Stored data entries:
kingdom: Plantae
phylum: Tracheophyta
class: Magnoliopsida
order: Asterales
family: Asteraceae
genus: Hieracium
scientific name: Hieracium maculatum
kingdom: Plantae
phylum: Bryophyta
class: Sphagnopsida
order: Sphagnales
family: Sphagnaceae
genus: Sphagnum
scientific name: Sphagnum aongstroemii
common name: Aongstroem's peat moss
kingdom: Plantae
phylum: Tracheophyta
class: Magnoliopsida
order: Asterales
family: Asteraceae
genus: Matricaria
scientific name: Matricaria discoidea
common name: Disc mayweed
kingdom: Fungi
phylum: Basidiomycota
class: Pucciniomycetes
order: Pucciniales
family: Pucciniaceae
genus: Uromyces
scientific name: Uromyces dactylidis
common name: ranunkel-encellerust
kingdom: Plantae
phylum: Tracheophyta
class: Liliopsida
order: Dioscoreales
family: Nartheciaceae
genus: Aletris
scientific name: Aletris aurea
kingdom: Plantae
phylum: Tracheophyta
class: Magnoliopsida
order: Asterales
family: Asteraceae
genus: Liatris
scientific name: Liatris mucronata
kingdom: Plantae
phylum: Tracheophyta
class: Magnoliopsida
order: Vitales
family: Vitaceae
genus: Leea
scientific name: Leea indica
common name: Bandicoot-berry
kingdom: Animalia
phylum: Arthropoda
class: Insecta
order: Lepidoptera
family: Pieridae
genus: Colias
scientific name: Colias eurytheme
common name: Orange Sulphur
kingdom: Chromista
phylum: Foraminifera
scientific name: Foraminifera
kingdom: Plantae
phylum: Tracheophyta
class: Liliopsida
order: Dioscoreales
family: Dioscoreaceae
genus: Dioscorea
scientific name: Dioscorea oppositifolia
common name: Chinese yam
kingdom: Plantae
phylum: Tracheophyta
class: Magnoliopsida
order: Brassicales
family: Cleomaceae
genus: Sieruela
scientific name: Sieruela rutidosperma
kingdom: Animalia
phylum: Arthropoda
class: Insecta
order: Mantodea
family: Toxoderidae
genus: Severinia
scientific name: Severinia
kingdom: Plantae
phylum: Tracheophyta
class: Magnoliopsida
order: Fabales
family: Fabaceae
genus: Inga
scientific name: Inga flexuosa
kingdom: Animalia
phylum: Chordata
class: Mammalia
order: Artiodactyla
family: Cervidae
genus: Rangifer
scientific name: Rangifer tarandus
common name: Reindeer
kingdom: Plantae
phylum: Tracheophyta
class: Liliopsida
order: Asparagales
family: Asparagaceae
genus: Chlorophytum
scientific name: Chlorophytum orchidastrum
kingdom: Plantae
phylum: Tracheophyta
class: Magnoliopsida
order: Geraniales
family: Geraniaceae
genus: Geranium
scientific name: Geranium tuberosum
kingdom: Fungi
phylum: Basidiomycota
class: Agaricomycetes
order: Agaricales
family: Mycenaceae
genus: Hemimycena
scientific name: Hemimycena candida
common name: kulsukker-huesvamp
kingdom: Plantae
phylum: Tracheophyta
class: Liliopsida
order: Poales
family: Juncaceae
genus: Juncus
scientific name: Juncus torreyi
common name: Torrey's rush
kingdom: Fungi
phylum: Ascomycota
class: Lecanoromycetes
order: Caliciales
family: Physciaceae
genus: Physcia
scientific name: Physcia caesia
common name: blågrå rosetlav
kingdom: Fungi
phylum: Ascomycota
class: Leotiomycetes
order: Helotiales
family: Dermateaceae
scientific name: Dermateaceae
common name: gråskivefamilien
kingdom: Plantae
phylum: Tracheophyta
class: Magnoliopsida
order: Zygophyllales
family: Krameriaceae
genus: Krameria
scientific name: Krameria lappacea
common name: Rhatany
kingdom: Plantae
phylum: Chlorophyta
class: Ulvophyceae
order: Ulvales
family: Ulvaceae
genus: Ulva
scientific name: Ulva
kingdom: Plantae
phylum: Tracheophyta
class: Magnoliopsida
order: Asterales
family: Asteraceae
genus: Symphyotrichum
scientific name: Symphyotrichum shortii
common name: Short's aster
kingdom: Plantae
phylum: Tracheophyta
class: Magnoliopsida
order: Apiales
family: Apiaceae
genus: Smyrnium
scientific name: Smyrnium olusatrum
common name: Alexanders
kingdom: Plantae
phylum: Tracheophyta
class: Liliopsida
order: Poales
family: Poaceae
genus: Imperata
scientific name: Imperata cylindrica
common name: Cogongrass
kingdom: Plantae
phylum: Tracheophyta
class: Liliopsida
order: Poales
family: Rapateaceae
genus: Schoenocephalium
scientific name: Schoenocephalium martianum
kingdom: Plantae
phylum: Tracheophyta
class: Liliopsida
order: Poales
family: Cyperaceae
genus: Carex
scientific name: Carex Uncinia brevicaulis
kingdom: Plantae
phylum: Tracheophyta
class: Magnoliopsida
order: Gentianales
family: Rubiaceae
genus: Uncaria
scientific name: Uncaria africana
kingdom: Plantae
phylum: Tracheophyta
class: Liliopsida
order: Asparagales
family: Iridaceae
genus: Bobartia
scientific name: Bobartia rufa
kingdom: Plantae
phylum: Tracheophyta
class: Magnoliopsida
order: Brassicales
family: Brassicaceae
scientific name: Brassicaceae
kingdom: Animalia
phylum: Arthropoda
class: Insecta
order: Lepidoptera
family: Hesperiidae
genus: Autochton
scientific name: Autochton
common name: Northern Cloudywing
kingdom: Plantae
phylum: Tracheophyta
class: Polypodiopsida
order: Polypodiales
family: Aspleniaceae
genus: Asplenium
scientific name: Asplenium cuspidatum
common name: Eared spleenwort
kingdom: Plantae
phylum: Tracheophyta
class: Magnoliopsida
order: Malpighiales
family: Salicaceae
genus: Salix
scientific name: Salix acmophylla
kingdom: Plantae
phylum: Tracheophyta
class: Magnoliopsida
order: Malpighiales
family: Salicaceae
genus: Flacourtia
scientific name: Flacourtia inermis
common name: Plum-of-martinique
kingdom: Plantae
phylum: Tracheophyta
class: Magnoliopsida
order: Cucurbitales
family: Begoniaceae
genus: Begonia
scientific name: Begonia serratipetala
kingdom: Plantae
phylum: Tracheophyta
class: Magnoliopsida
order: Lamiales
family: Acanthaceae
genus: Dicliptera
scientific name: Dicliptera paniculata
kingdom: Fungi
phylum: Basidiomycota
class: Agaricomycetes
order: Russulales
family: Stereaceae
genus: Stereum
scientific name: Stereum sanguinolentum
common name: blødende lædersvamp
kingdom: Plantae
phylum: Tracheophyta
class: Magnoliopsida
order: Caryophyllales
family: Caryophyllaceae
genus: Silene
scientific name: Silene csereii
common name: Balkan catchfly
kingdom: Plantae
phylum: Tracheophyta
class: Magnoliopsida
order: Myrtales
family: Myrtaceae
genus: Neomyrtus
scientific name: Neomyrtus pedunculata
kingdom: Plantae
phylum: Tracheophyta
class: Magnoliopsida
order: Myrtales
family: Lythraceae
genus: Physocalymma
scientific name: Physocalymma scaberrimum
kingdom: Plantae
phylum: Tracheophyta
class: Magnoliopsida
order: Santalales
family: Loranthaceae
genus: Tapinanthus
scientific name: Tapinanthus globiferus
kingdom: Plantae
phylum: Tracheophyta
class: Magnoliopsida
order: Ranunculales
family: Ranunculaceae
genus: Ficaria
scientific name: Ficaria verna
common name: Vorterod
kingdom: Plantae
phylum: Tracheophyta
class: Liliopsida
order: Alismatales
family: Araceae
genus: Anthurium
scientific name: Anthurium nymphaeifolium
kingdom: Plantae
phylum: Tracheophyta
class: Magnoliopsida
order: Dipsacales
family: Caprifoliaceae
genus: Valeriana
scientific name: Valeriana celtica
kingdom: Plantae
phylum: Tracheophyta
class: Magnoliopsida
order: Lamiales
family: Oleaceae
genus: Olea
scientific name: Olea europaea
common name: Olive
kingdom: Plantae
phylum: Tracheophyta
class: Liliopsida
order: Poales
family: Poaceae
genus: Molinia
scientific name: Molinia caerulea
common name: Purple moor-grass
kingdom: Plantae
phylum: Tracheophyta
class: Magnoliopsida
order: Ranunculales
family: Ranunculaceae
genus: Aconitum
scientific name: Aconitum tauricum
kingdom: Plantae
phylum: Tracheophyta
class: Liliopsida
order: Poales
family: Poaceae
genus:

■ **Task requirements**:
Take the part that opens with the line containing "scientific name: Flacourtia inermis" and closes with the line containing "scientific name: Dicliptera paniculata", and write those lines out again, switching "phylum" to "division" and leaving everything else unchanged.

■ **Answer below**:
scientific name: Flacourtia inermis
common name: Plum-of-martinique
kingdom: Plantae
division: Tracheophyta
class: Magnoliopsida
order: Cucurbitales
family: Begoniaceae
genus: Begonia
scientific name: Begonia serratipetala
kingdom: Plantae
division: Tracheophyta
class: Magnoliopsida
order: Lamiales
family: Acanthaceae
genus: Dicliptera
scientific name: Dicliptera paniculata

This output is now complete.